Scientists have devised a method for both “initializing and reading nuclear spins at room temperature”, which could help clear the way for quantum computing’s arrival in the future and supercede current digital computing.
With the help of a spin filter, Professor Weimin Chen and colleagues at Linköping University, Sweden succeeded in producing “a flow of free electrons with a given spin in a material at room temperature”.
This is the first time strong nuclear spin polarisation is demonstrated at room temperature by spin-polarised conduction electrons, says the research team.
The implication of the method’s success is significant simply because quantum computers are theoretically so powerful - potentially millions of times more powerful than today’s most powerful supercomputers.
Quantum computers perform many complex calculations at the same time and search large amounts of data at speeds that far exceed those available today.
“You could say that a quantum computer can think several thoughts simultaneously, while a traditional computer thinks one thought at a time,” says Weimin Chen, professor in the Division of Functional Electronic Materials at the Department of Physics, Chemistry and Biology at LiU.
Quantum computers perform these feats by harnessing atomic power and thus are able to contain multiple states simultaneously.
Current silicon-based digital computers function by using bits that exist in one of two states: a 0 or a 1. Quantum computers, however, are not limited to two states. Information is encoded as quantum bits, or qubits, which can have any value between 1 and 0. Qubits represent microscopic particles such as atoms, ions, photons or electrons and their respective control devices.

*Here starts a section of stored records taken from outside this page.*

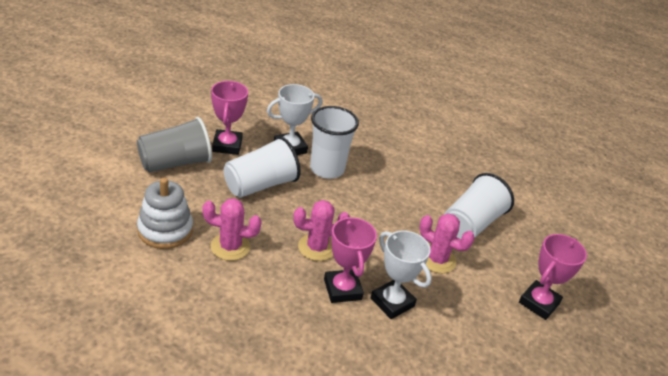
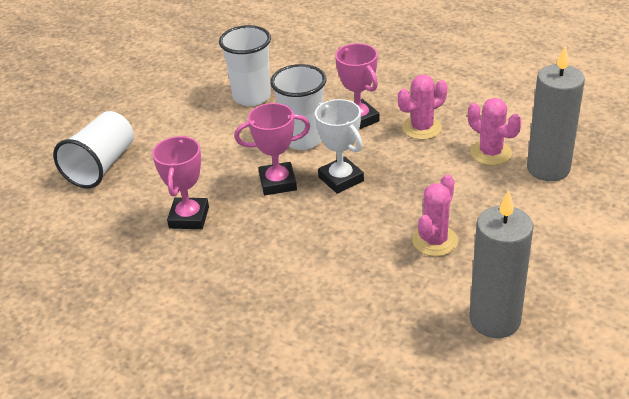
grey candle: none = 0 -> [469,190,534,338] [527,45,585,181] = 2
grey cup: [137,117,212,173] = 1 -> none = 0
white stacking toy: [137,178,193,249] = 1 -> none = 0
white trophy: [267,84,322,155] [371,231,432,319] = 2 -> [315,99,364,194] = 1

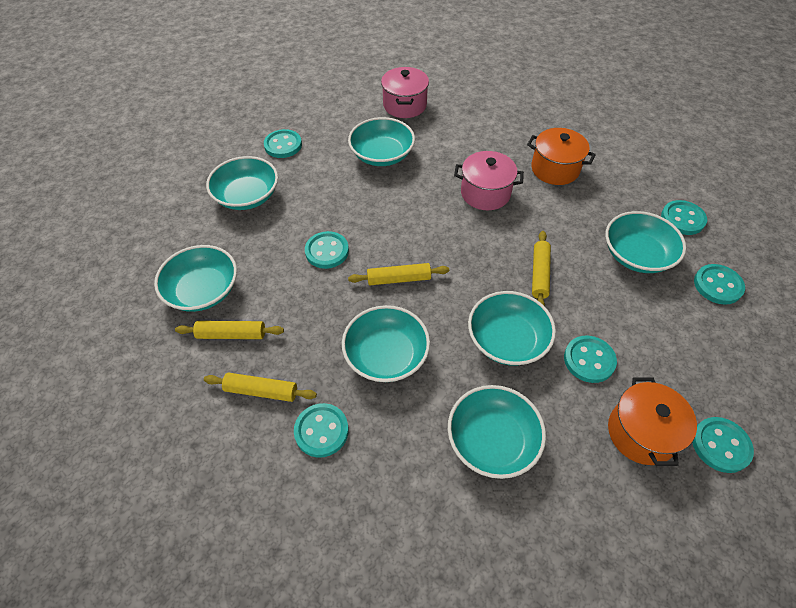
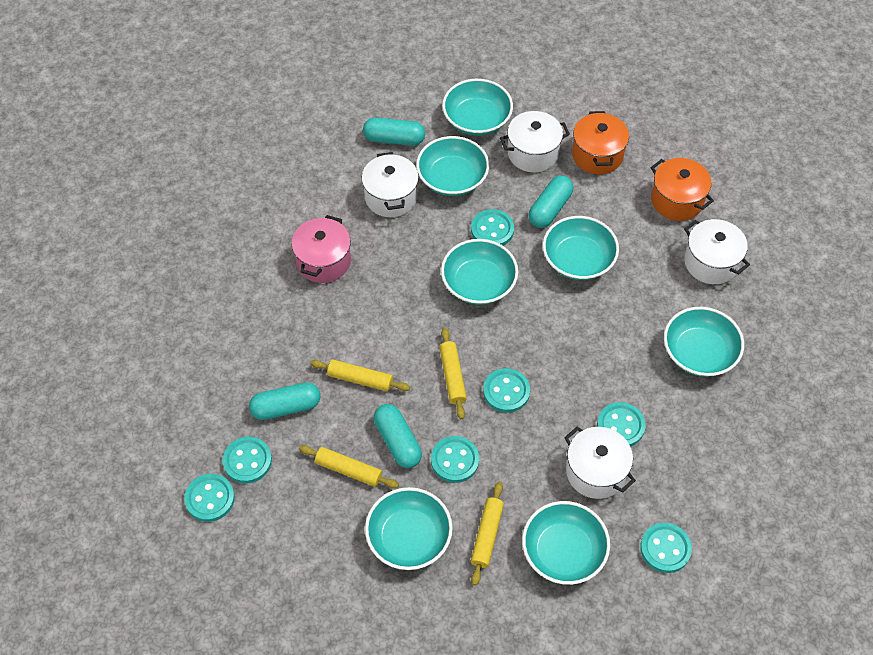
pink pot: [381,67,429,118] [454,151,524,210] = 2 -> [292,215,351,283] = 1
turquoise capsule: none = 0 -> [249,382,320,420] [363,118,425,146] [374,404,422,468] [529,176,573,228] = 4
white pot: none = 0 -> [362,152,419,217] [500,111,570,172] [564,427,636,499] [684,219,750,284] = 4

Together these elements form a computer memory and a processor.
The particles that act as qubits are manipulated through the use of various control devices, such as ion traps (which use optical or magnetic fields -or a combination of both- to trap ions), optical traps (which use light waves) or quantum dots (for electrons).
Chen and co opted for nuclear spin as the qubit of choice because the nucleus is well protected from unwanted electromagnetic disturbance, which is a condition for keeping sensitive information in the qubit intact.

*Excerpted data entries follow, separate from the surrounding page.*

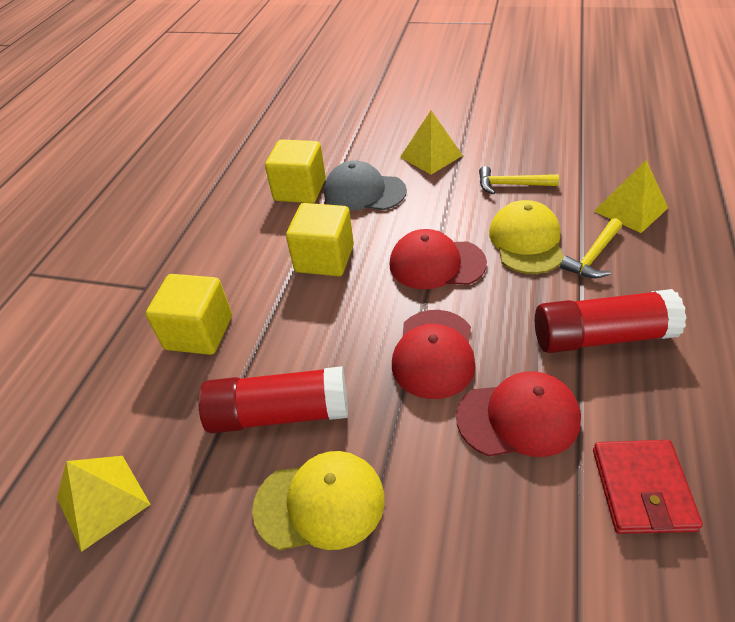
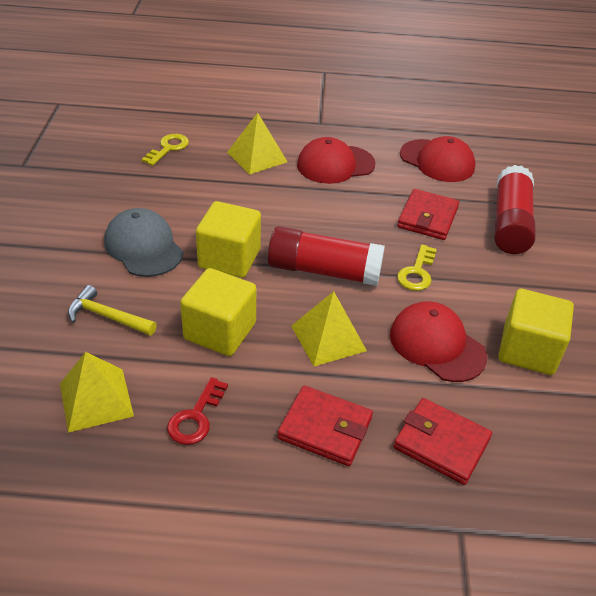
red key: none = 0 -> [167,377,228,445] = 1
red wallet: [593,440,703,534] = 1 -> [277,385,373,466] [393,398,492,485] [397,189,459,240] = 3
yellow cap: [252,451,385,550] [489,200,564,274] = 2 -> none = 0
yellow hammer: [479,166,559,195] [560,218,622,278] = 2 -> [68,285,157,336] = 1
yellow key: none = 0 -> [141,134,189,166] [397,245,437,291] = 2

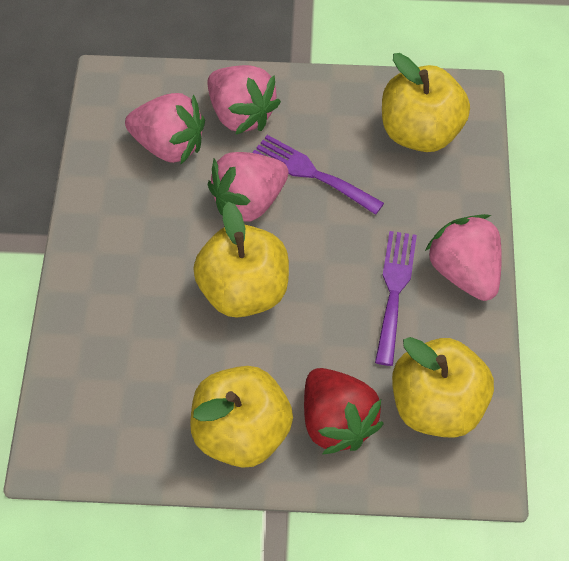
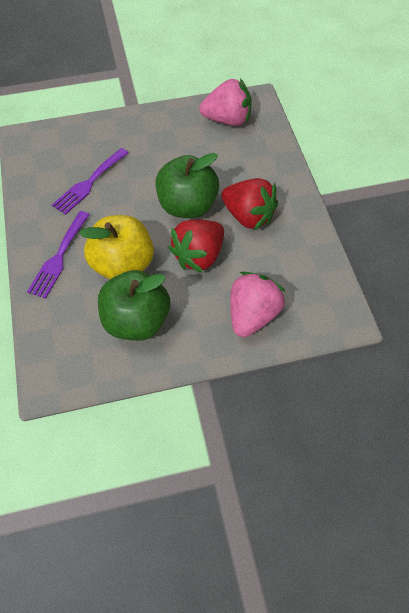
green apple: none = 0 -> [98,270,170,341] [155,153,219,218] = 2
pink strawberry: [125,93,205,164] [207,65,281,135] [208,152,289,221] [425,214,502,301] = 4 -> [199,78,252,126] [230,272,286,337] = 2
red strawberry: [304,368,384,454] = 1 -> [168,219,224,273] [221,178,278,230] = 2
yellow apple: [190,366,293,468] [193,202,289,318] [382,53,470,152] [392,337,494,438] = 4 -> [79,215,154,279] = 1

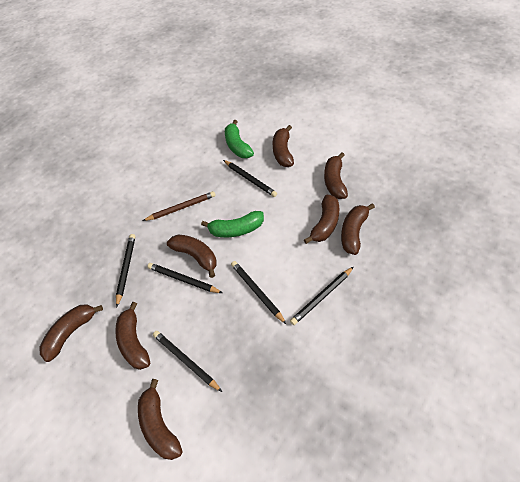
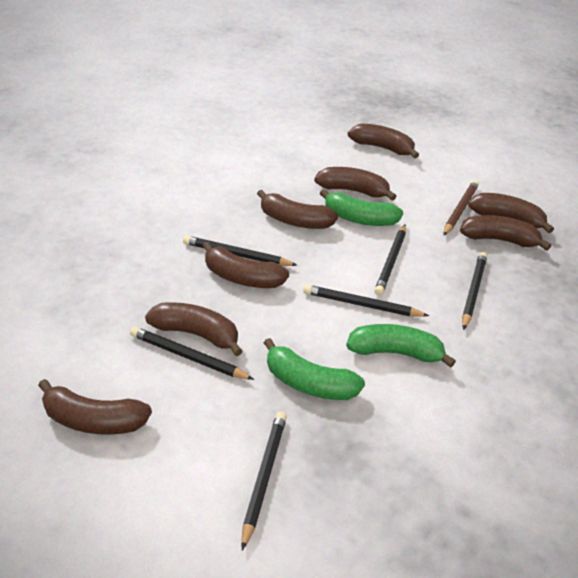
green banana: [201,211,264,237] [225,120,254,158] = 2 -> [264,338,365,400] [320,189,403,226] [346,324,456,368] = 3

Starting, or initiating, the spin-based qubits required all the atomic nuclei to spin in the same direction, either ‘up’ or ‘down’ (clockwise or counter-clockwise).
The most common method for polarising nuclear spin is called dynamic nuclear polarisation, meaning simply that the electrons’ spin influences the nucleus to spin in the same direction.
It had hitherto not been possible to carry out dynamic nuclear polarisation at room temperature - only at lower temperatures, because spin orientation in electrons was easily lost at room temp, due to electrons being sensitive to outside disturbance.
This is because by looking at subatomic particles, they could be bumped and thereby change their value. To make a practical quantum computer, scientists have to devise ways of making measurements indirectly to preserve the system's integrity.
“We prove experimentally that the measurable magnetic field from the nuclei, as well as the strong polarisation of the nuclear spins in the material at room temperature, comes from the dynamic polarisation of the nuclear spin in the extra added Ga atoms,” says Chen.
The research shows that nuclear spin polarisation happens very quickly – potentially in less than a nanosecond (one-billionth of a second).
The method proposed also has the advantage of making use of free electrons. This makes it possible to control the polarisation of the spin in the nucleus electrically; in this way the information lying in the spin can both be initiated and read.